A Longer Walk

I may have assumed too much about Japanese Prime Minister Junichiro Koizumi's intentions regarding Japan's twin ambitions of joining the United Nations Security Council and renouncing its pacifistic constitutional governor, Article 9. From his statements in New York recently, Koizumi wants to have his cake and eat it, too:

Prime Minister Junichiro Koizumi, stressing Japan's peace efforts but withholding mention of its restrictive pacifist Constitution, urged the United Nations General Assembly to give Tokyo a permanent seat on the U.N. Security Council.

"We believe that the role that Japan has played provides a solid basis for its assumption of permanent membership on the Security Council,'' Koizumi said in his speech, delivered in English, on Tuesday. As examples of Japan's international contributions, the prime minister cited the dispatch of the Self-Defense Forces in peacekeeping activities to East Timor and reconstruction efforts in Iraq.

Japan has been praised for its peace efforts abroad, but some say Article 9 of the Constitution, which bans the use of force to resolve international disputes, stands in the way of Japan gaining permanent membership.

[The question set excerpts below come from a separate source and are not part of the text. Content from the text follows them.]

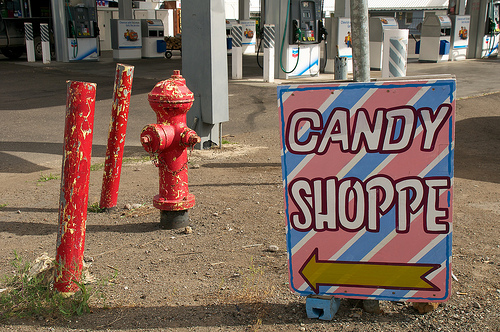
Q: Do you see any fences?
A: No, there are no fences.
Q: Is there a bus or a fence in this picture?
A: No, there are no fences or buses.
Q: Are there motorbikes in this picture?
A: No, there are no motorbikes.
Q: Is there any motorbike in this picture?
A: No, there are no motorcycles.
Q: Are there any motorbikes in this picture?
A: No, there are no motorbikes.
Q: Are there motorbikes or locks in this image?
A: No, there are no motorbikes or locks.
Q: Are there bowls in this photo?
A: No, there are no bowls.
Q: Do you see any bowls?
A: No, there are no bowls.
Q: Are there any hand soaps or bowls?
A: No, there are no bowls or hand soaps.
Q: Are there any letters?
A: Yes, there are letters.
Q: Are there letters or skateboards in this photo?
A: Yes, there are letters.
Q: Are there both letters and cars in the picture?
A: No, there are letters but no cars.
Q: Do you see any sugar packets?
A: No, there are no sugar packets.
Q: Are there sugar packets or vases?
A: No, there are no sugar packets or vases.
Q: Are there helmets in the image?
A: No, there are no helmets.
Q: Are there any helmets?
A: No, there are no helmets.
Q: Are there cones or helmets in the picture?
A: No, there are no helmets or cones.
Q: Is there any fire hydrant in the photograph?
A: Yes, there is a fire hydrant.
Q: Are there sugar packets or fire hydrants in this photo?
A: Yes, there is a fire hydrant.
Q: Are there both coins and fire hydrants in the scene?
A: No, there is a fire hydrant but no coins.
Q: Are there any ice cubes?
A: No, there are no ice cubes.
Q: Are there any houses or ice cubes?
A: No, there are no ice cubes or houses.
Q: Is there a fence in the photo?
A: No, there are no fences.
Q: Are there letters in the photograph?
A: Yes, there are letters.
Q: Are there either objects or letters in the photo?
A: Yes, there are letters.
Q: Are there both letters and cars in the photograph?
A: No, there are letters but no cars.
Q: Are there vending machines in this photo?
A: No, there are no vending machines.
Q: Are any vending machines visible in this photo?
A: No, there are no vending machines.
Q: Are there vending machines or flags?
A: No, there are no vending machines or flags.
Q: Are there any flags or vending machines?
A: No, there are no vending machines or flags.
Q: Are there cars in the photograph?
A: No, there are no cars.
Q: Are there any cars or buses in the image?
A: No, there are no cars or buses.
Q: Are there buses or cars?
A: No, there are no cars or buses.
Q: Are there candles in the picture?
A: No, there are no candles.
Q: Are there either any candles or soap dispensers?
A: No, there are no candles or soap dispensers.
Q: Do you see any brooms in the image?
A: No, there are no brooms.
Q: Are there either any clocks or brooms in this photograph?
A: No, there are no brooms or clocks.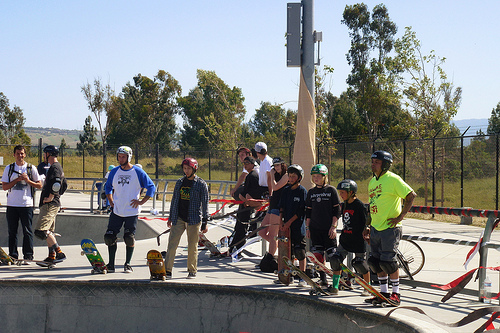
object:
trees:
[77, 74, 120, 184]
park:
[2, 145, 498, 294]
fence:
[1, 137, 499, 219]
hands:
[129, 198, 140, 209]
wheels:
[92, 250, 96, 256]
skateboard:
[79, 235, 109, 274]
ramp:
[1, 281, 418, 333]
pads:
[52, 178, 61, 196]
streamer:
[431, 270, 475, 292]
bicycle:
[364, 231, 427, 280]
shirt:
[366, 169, 412, 232]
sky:
[1, 1, 497, 76]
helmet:
[371, 150, 394, 163]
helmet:
[180, 158, 198, 170]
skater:
[162, 158, 208, 278]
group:
[5, 138, 413, 306]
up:
[79, 238, 95, 244]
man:
[99, 145, 155, 271]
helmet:
[115, 145, 133, 162]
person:
[33, 146, 70, 271]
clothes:
[304, 185, 337, 249]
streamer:
[441, 274, 472, 304]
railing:
[403, 205, 498, 219]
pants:
[164, 217, 202, 279]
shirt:
[104, 163, 158, 219]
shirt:
[258, 154, 274, 188]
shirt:
[274, 184, 308, 242]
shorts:
[34, 202, 59, 234]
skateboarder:
[101, 143, 159, 273]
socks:
[330, 274, 341, 290]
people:
[360, 148, 418, 309]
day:
[2, 1, 488, 136]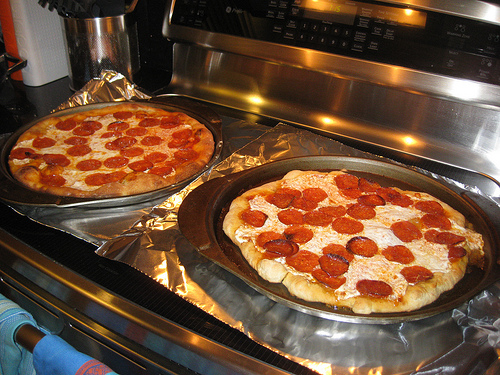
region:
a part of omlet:
[60, 83, 259, 276]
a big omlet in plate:
[222, 164, 464, 320]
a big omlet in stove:
[245, 158, 437, 328]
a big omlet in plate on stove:
[212, 173, 469, 334]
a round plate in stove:
[174, 204, 228, 264]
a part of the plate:
[159, 185, 219, 255]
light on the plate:
[310, 303, 366, 350]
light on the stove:
[278, 293, 365, 360]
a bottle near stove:
[13, 305, 92, 369]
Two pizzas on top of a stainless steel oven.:
[0, 1, 498, 374]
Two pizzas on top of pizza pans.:
[5, 99, 499, 321]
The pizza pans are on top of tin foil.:
[2, 69, 499, 374]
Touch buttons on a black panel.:
[171, 0, 498, 84]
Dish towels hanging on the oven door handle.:
[0, 281, 120, 373]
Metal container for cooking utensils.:
[66, 3, 136, 95]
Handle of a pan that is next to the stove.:
[0, 49, 28, 80]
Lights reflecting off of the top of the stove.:
[246, 0, 423, 150]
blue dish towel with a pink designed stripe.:
[31, 333, 131, 374]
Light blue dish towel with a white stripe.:
[1, 297, 52, 374]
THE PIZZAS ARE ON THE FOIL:
[10, 91, 496, 364]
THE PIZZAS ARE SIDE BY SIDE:
[0, 85, 496, 360]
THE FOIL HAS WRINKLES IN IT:
[88, 120, 497, 373]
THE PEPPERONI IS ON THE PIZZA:
[220, 157, 496, 342]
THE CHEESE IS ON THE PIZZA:
[217, 152, 477, 337]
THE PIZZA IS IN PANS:
[0, 92, 496, 337]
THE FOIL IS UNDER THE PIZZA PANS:
[0, 62, 496, 372]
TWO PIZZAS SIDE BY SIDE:
[0, 65, 497, 365]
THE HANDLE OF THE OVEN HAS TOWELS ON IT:
[0, 292, 135, 372]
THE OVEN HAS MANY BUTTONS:
[249, 0, 423, 73]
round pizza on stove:
[21, 110, 209, 188]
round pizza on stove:
[232, 188, 482, 322]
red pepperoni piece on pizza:
[319, 249, 349, 280]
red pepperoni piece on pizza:
[288, 246, 328, 280]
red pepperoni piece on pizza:
[266, 233, 294, 260]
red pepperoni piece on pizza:
[235, 203, 266, 226]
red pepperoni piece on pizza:
[275, 209, 308, 224]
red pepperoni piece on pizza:
[273, 191, 295, 204]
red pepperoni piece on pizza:
[109, 152, 131, 169]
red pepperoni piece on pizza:
[78, 119, 100, 132]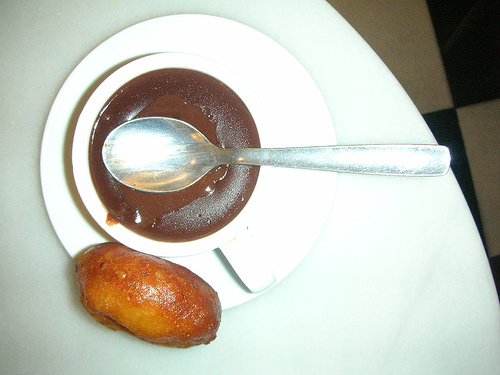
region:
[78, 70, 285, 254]
sauce in bowl is brown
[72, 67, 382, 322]
sauce in bowl is brown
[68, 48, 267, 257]
The bowl of pudding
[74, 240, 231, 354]
The brown pastry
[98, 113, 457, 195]
The silver spoon in the pudding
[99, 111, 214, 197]
The bowl of the spoon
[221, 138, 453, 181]
The handle of the spoon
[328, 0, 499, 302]
The black and white checkered floor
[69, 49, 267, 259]
The bowl the pudding is in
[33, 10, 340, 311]
The plate the bowl is on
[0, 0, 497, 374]
The table the plate is on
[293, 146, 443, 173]
The reflection on the spoon handle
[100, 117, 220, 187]
Spoon on a chocolate cake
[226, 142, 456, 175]
Handle of a metal spoon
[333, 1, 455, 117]
White tile on a floor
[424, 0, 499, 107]
Black tile on a floor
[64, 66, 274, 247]
Chocolate cake on a white plate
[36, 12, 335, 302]
White plate under a white plate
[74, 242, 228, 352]
Donut on the side of a white plate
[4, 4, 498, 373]
Round white table with plates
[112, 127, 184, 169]
Reflection of light on a spoon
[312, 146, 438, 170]
Light reflection on a spoon's handle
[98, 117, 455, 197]
a metal spoon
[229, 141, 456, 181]
the handle of a metal spoon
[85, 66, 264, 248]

While Japan contributes a yearly stipend to the United Nations only second to that of the United States — somewhat reflective of each country's standing in the global economy — the more important qualification, military capability, is critical to bridging the ritualistic, ineffectual Security Council with mutual defense and security alliances of tomorrow. As the free world needs America's leadership, America needs the free world's participation. Back in Tokyo, thankfully, the price of admission into geostrategy has not been forgotten:

Two Diet panels are set to recommend amending the Constitution in separate final reports due out in May, according to sources close to the panels. The two panels, both named the Research Commission on the Constitution — one in the House of Representatives and the other in the House of Councilors — are expected to include a statement in their reports on the need for constitutional revision, given that many members of the panels expressed views favoring an amendment, the sources said.

...The likely move by the panels to push for constitutional revision is apparently encouraged by the increase in the combined number of seats of the LDP and the Democratic Party of Japan, the country's largest opposition party, to more than 80 percent of all Diet seats. The DPJ also supports constitutional revision.


Public opinion, though broad in its specific wishes, is prepared to revisit the Daiichi Building. Koizumi should lead them in.